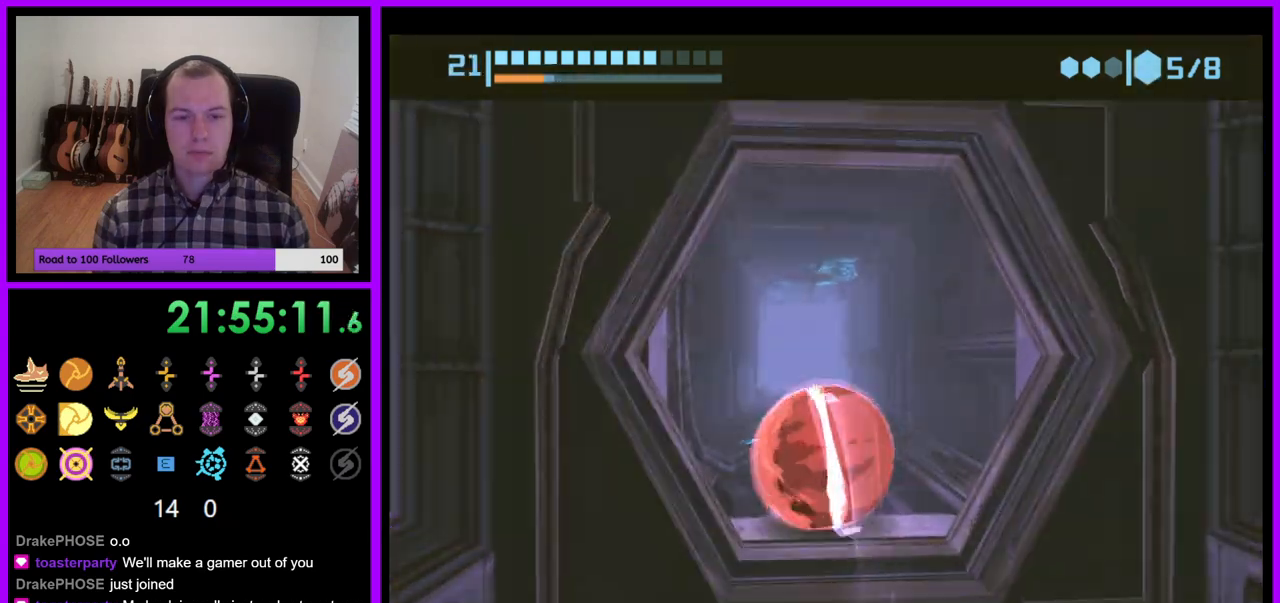
{"buttons": [], "left_stick": "up", "right_stick": "center", "events": [[317, "B", "up"]]}
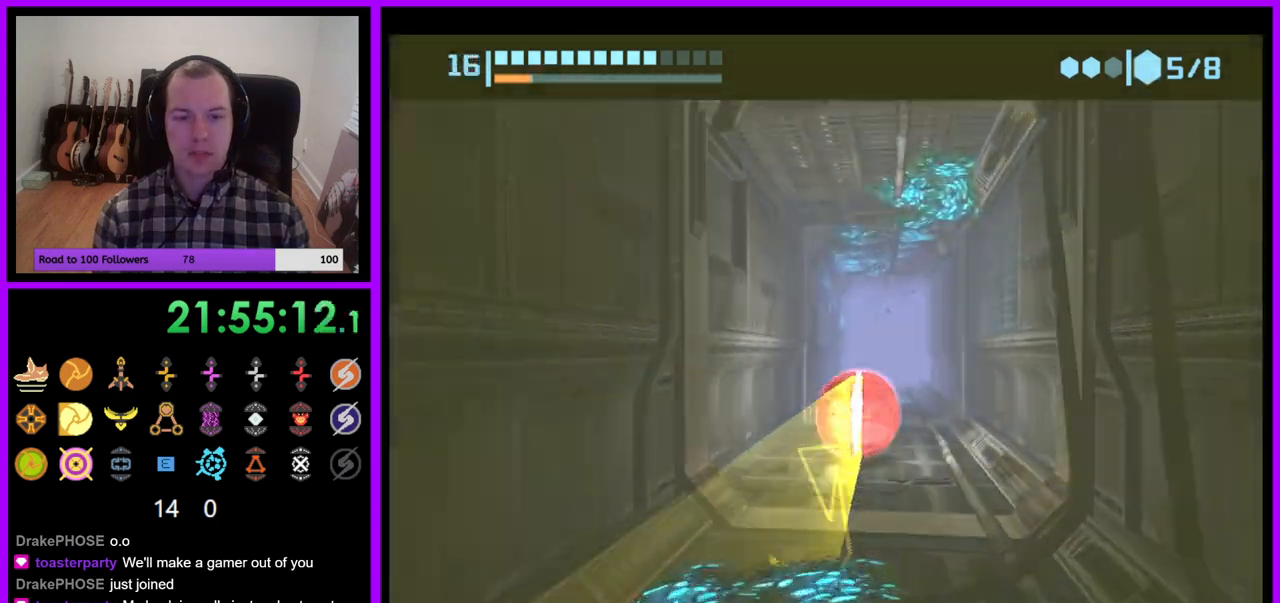
{"buttons": [], "left_stick": "up", "right_stick": "center", "events": []}
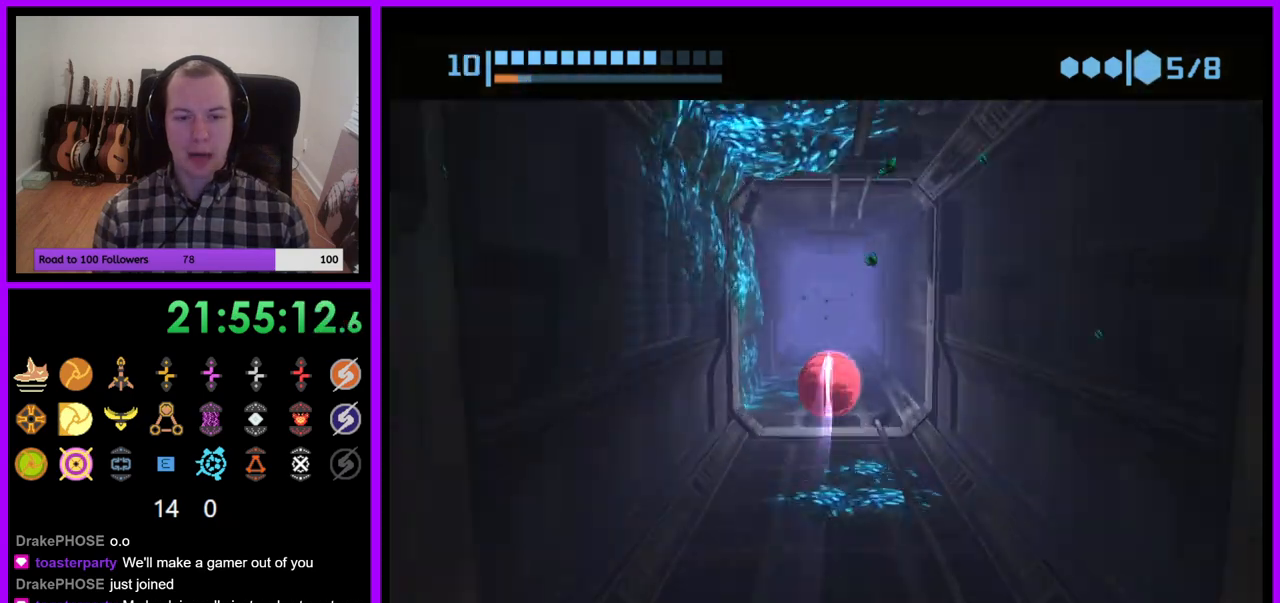
{"buttons": [], "left_stick": "up", "right_stick": "center", "events": [[33, "B", "down"], [383, "B", "up"]]}
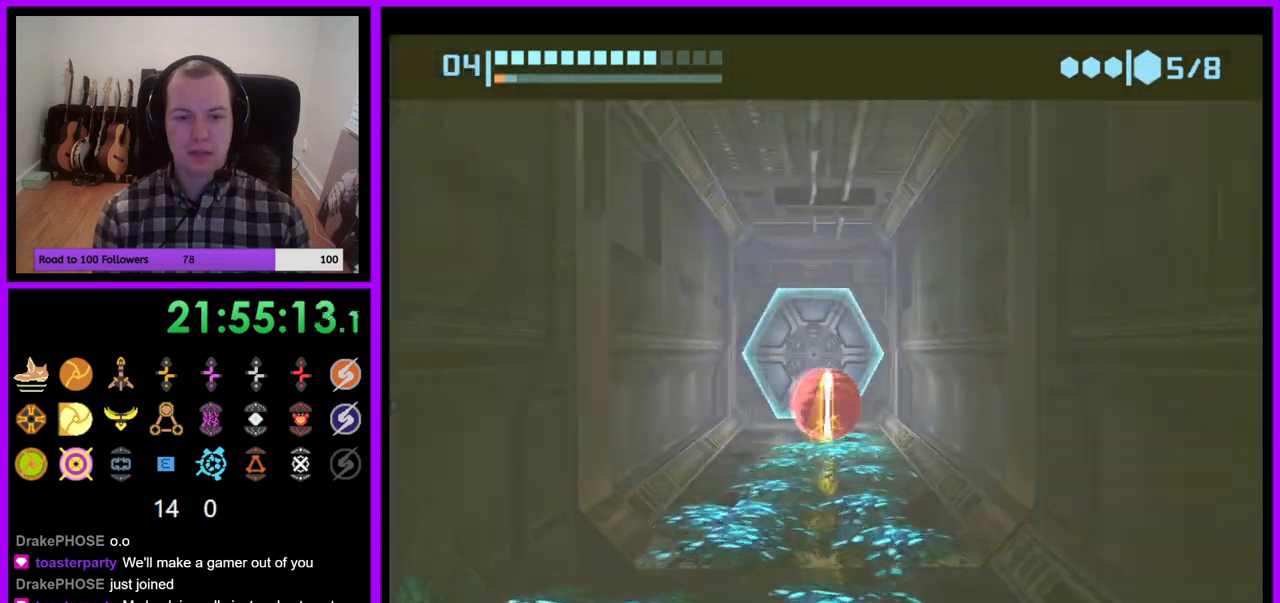
{"buttons": [], "left_stick": "up", "right_stick": "center", "events": [[183, "A", "down"], [200, "left_stick", "center"], [250, "A", "up"], [250, "left_stick", "down"], [417, "left_stick", "center"], [500, "left_stick", "up"]]}
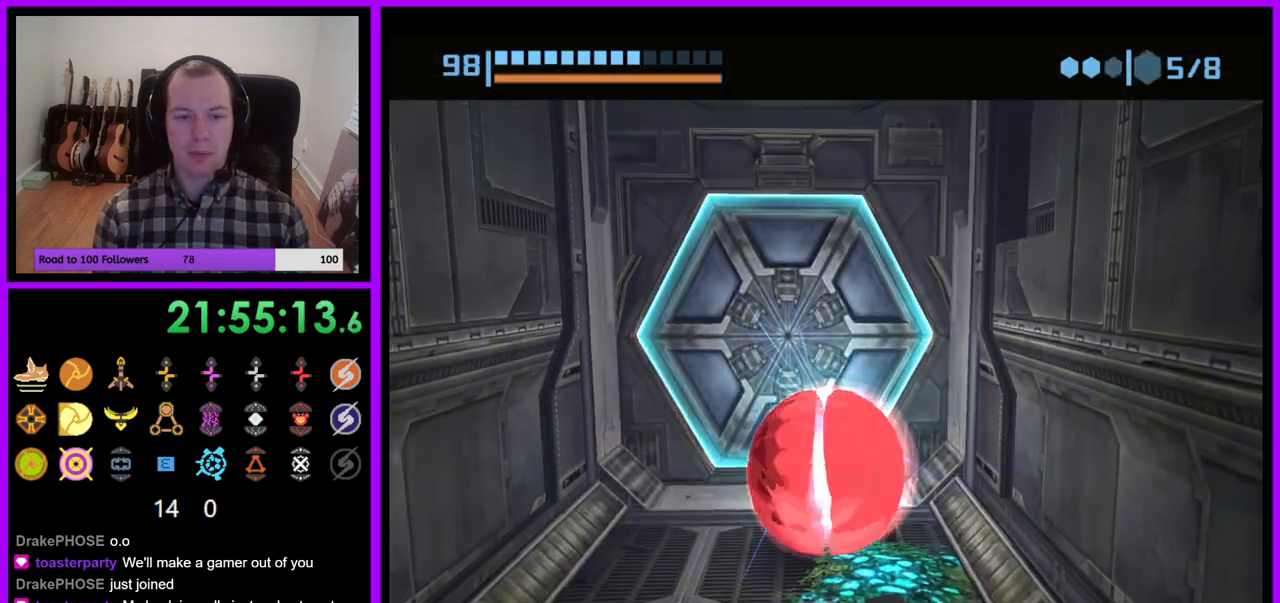
{"buttons": [], "left_stick": "up", "right_stick": "center", "events": [[50, "X", "down"], [200, "X", "up"], [200, "left_stick", "center"], [467, "left_stick", "up"]]}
- - -
* _TASK DESCRIPTION_
Output each entry exactly. Skip the pictures.

* _ANSWER SPACE_
{"buttons": [], "left_stick": "up", "right_stick": "center", "events": [[317, "B", "up"]]}
{"buttons": [], "left_stick": "up", "right_stick": "center", "events": []}
{"buttons": [], "left_stick": "up", "right_stick": "center", "events": [[33, "B", "down"], [383, "B", "up"]]}
{"buttons": [], "left_stick": "up", "right_stick": "center", "events": [[183, "A", "down"], [200, "left_stick", "center"], [250, "A", "up"], [250, "left_stick", "down"], [417, "left_stick", "center"], [500, "left_stick", "up"]]}
{"buttons": [], "left_stick": "up", "right_stick": "center", "events": [[50, "X", "down"], [200, "X", "up"], [200, "left_stick", "center"], [467, "left_stick", "up"]]}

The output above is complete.